The third implication concerns the gender difference in endocrine function. Endocrine function may contribute to the control of sleep breathing and SA. Combined progestin and estrogen administration was previously reported to reduce the number of sleep-disordered breathing episodes in postmenopausal women. Several considerations suggested that the decline in sleep-disordered breathing was attributable to the combined progesterone and estrogen secretion (18).
In this study, the mean age of the men and women was approximately 60 years, with the majority of women being postmenopausal. We speculate that a hormone other than progesterone and estrogen contributes to SA reduction. Estrogen is produced by the adipose tissue through the action of aromatase in postmenopausal women. This may make women with SA have a deeper sleep than men with SA.
Leptin alters neuroendocrine functions as well as energy intake and expenditure by binding to specific receptors in the hypothalamus (19). Leptin can prevent respiratory depression in cases of obesity, suggesting that OSA may be caused by leptin resistance (20,21). Some studies showed that women have substantially higher leptin levels than men for a given BMI (22,23). Thus, leptin may also play a protective role against SA development in women.
Many clinical reports suggest that testosterone supplementation in hypogonadal men is associated with the induction or worsening of OSA symptoms (24,25). Testosterone may worsen breathing by neuromuscular mechanisms. Moreover, testosterone increases upper airway collapsibility (26), ventilation, and hypoxic (27) and hypercapnic ventilatory responses (28), leading to a reduced apneic threshold. From this background, we believe that testosterone contributes to gender differences in SA patients.
The fourth implication involves the difference in visceral fat obesity. Previous studies have shown that obesity is a significant risk factor for SA (29-31). Vgontzas et al. suggested that visceral fat obese individuals rather than generalized obese individuals are predisposed to SA development (32). There is a larger number of visceral fat obese men than women.
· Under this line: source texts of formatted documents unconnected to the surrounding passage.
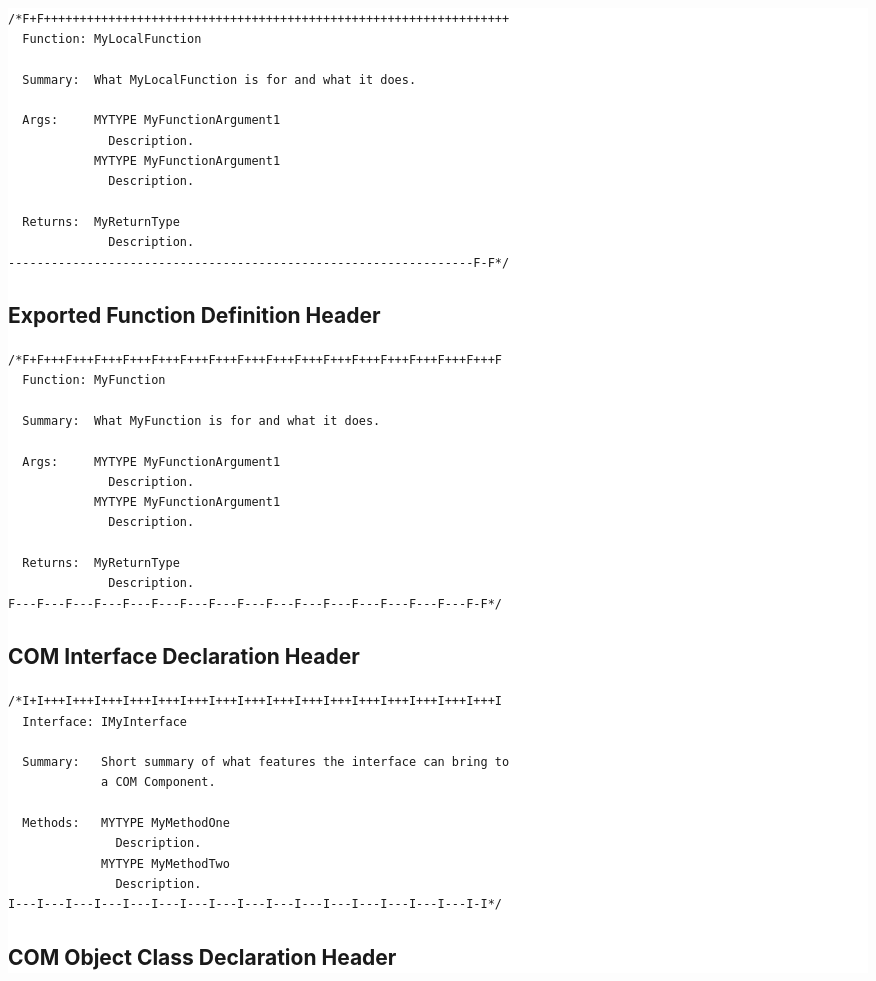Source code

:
 ``` syntax
/*F+F+++++++++++++++++++++++++++++++++++++++++++++++++++++++++++++++++
  Function: MyLocalFunction

  Summary:  What MyLocalFunction is for and what it does.

  Args:     MYTYPE MyFunctionArgument1
              Description.
            MYTYPE MyFunctionArgument1
              Description.

  Returns:  MyReturnType
              Description.
-----------------------------------------------------------------F-F*/
```

## Exported Function Definition Header

``` syntax
/*F+F+++F+++F+++F+++F+++F+++F+++F+++F+++F+++F+++F+++F+++F+++F+++F+++F
  Function: MyFunction

  Summary:  What MyFunction is for and what it does.

  Args:     MYTYPE MyFunctionArgument1
              Description.
            MYTYPE MyFunctionArgument1
              Description.

  Returns:  MyReturnType
              Description.
F---F---F---F---F---F---F---F---F---F---F---F---F---F---F---F---F-F*/
```

## COM Interface Declaration Header

``` syntax
/*I+I+++I+++I+++I+++I+++I+++I+++I+++I+++I+++I+++I+++I+++I+++I+++I+++I
  Interface: IMyInterface

  Summary:   Short summary of what features the interface can bring to
             a COM Component.

  Methods:   MYTYPE MyMethodOne
               Description.
             MYTYPE MyMethodTwo
               Description.
I---I---I---I---I---I---I---I---I---I---I---I---I---I---I---I---I-I*/
```

## COM Object Class Declaration Header
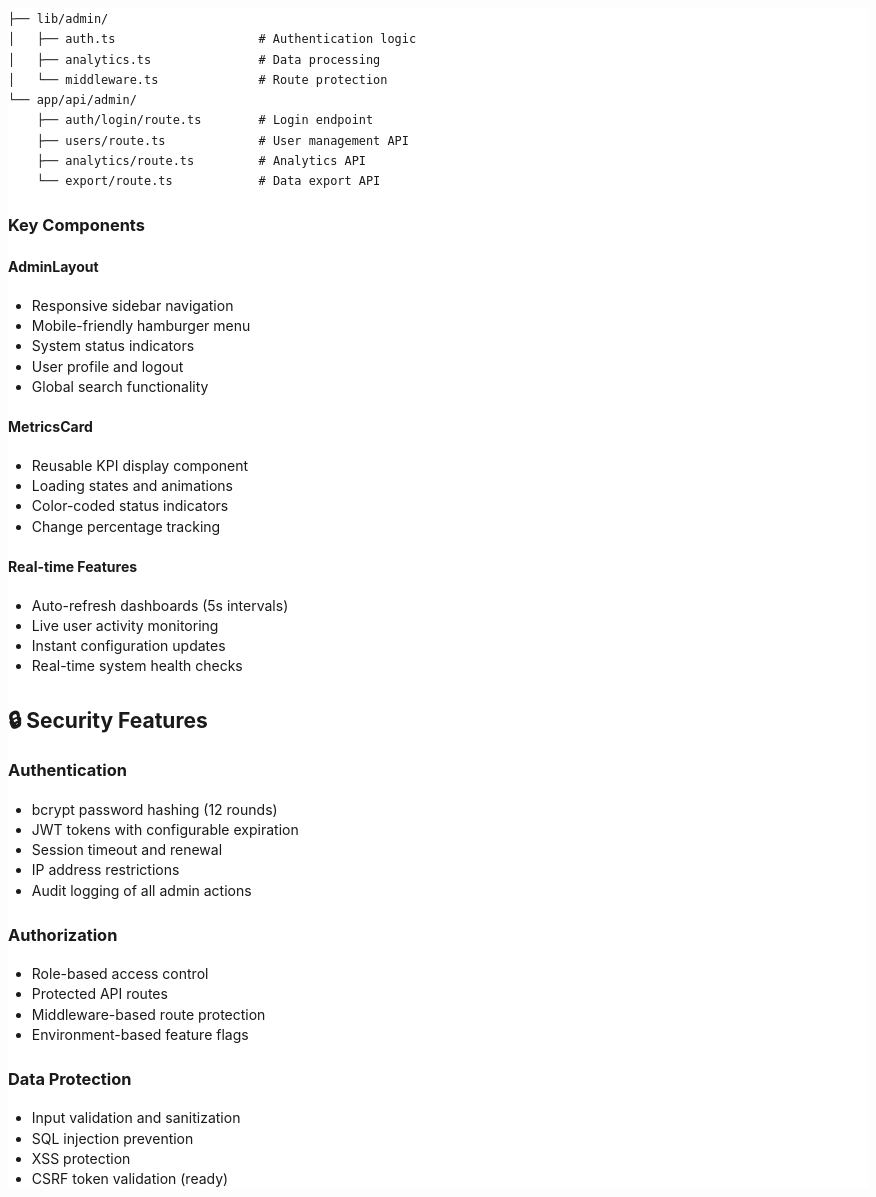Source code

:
 ```
├── lib/admin/
│   ├── auth.ts                    # Authentication logic
│   ├── analytics.ts               # Data processing
│   └── middleware.ts              # Route protection
└── app/api/admin/
    ├── auth/login/route.ts        # Login endpoint
    ├── users/route.ts             # User management API
    ├── analytics/route.ts         # Analytics API
    └── export/route.ts            # Data export API
```

### Key Components

#### AdminLayout
- Responsive sidebar navigation
- Mobile-friendly hamburger menu
- System status indicators
- User profile and logout
- Global search functionality

#### MetricsCard
- Reusable KPI display component
- Loading states and animations
- Color-coded status indicators
- Change percentage tracking

#### Real-time Features
- Auto-refresh dashboards (5s intervals)
- Live user activity monitoring
- Instant configuration updates
- Real-time system health checks

## 🔒 Security Features

### Authentication
- bcrypt password hashing (12 rounds)
- JWT tokens with configurable expiration
- Session timeout and renewal
- IP address restrictions
- Audit logging of all admin actions

### Authorization
- Role-based access control
- Protected API routes
- Middleware-based route protection
- Environment-based feature flags

### Data Protection
- Input validation and sanitization
- SQL injection prevention
- XSS protection
- CSRF token validation (ready)

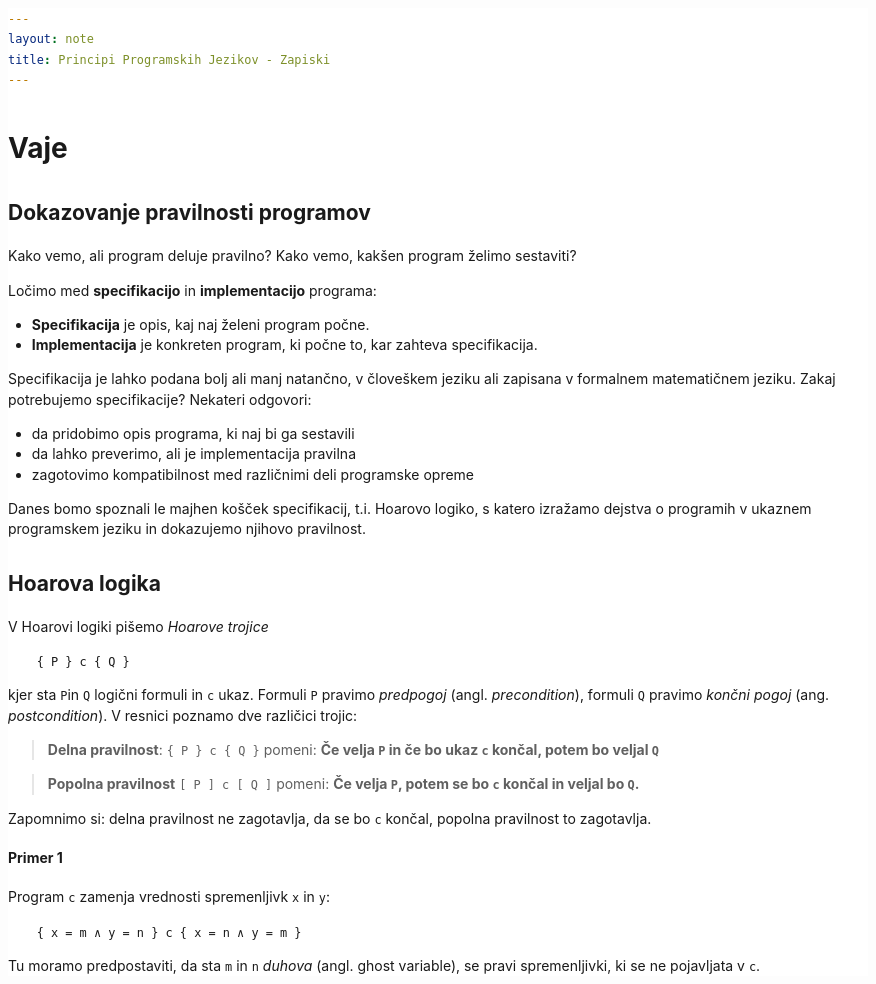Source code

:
 ```yaml
---
layout: note
title: Principi Programskih Jezikov - Zapiski
---
```



# Vaje
## Dokazovanje pravilnosti programov

Kako vemo, ali program deluje pravilno? Kako vemo, kakšen program želimo sestaviti?

Ločimo med **specifikacijo** in **implementacijo** programa:

* **Specifikacija** je opis, kaj naj želeni program počne.
* **Implementacija** je konkreten program, ki počne to, kar zahteva specifikacija.

Specifikacija je lahko podana bolj ali manj natančno, v človeškem jeziku ali
zapisana v formalnem matematičnem jeziku. Zakaj potrebujemo specifikacije?
Nekateri odgovori:

* da pridobimo opis programa, ki naj bi ga sestavili
* da lahko preverimo, ali je implementacija pravilna
* zagotovimo kompatibilnost med različnimi deli programske opreme

Danes bomo spoznali le majhen košček specifikacij, t.i. Hoarovo logiko, s katero izražamo
dejstva o programih v ukaznem programskem jeziku in dokazujemo njihovo pravilnost.

## Hoarova logika

V Hoarovi logiki pišemo *Hoarove trojice*
```
    { P } c { Q }
```
kjer sta `P`in `Q` logični formuli in `c` ukaz. Formuli `P` pravimo *predpogoj* (angl.
*precondition*), formuli `Q` pravimo *končni pogoj* (ang. *postcondition*). V resnici
poznamo  dve različici trojic:

> **Delna pravilnost**: `{ P } c { Q }`
> pomeni: **Če velja `P` in če bo ukaz `c` končal, potem bo veljal `Q`**


> **Popolna pravilnost** `[ P ] c [ Q ]`
> pomeni: **Če velja `P`, potem se bo `c` končal in veljal bo `Q`.**


Zapomnimo si: delna pravilnost ne zagotavlja, da se bo `c` končal, popolna pravilnost to
zagotavlja.

#### Primer 1

Program `c` zamenja vrednosti spremenljivk `x` in `y`:
```
    { x = m ∧ y = n } c { x = n ∧ y = m }
```
Tu moramo predpostaviti, da sta `m` in `n` *duhova* (angl. ghost variable), se pravi
spremenljivki, ki se ne pojavljata v `c`.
It is thought that gender differences in the sleep variables of SA patients are due to these multiple factors.
Future prospective studies are necessary to investigate endocrine function test and polysomnography tests, including electromyography of pharyngeal dilators and electroencephalography based on patient attributes such as a history of smoking and drinking. Furthermore, medical professionals involved in sleep medicine must be fully aware of the gender differences in the clinicopathological features of SA, and take these differences into careful consideration in the treatment and diagnosis of women with SA.
In conclusion, we found that women with SA had significantly longer TST and N3, %TST, and better sleep efficiency than their male counterparts. There are at least four implications of these results we mentioned above. In the future, a prospective study is needed to definitively confirm the findings of our retrospective study.
Acknowledgements
The authors are grateful to Dr. Edward Barroga, Associate Professor and Senior Medical Editor from the Department of International Medical Communications of Tokyo Medical University for editing the manuscript.
This study was supported by a fund provided partly by Japan Agency for Medical Research Development and Health Labour Science Research Grant.
Footnote
Conflicts of Interest: The authors have no conflicts of interest to declare.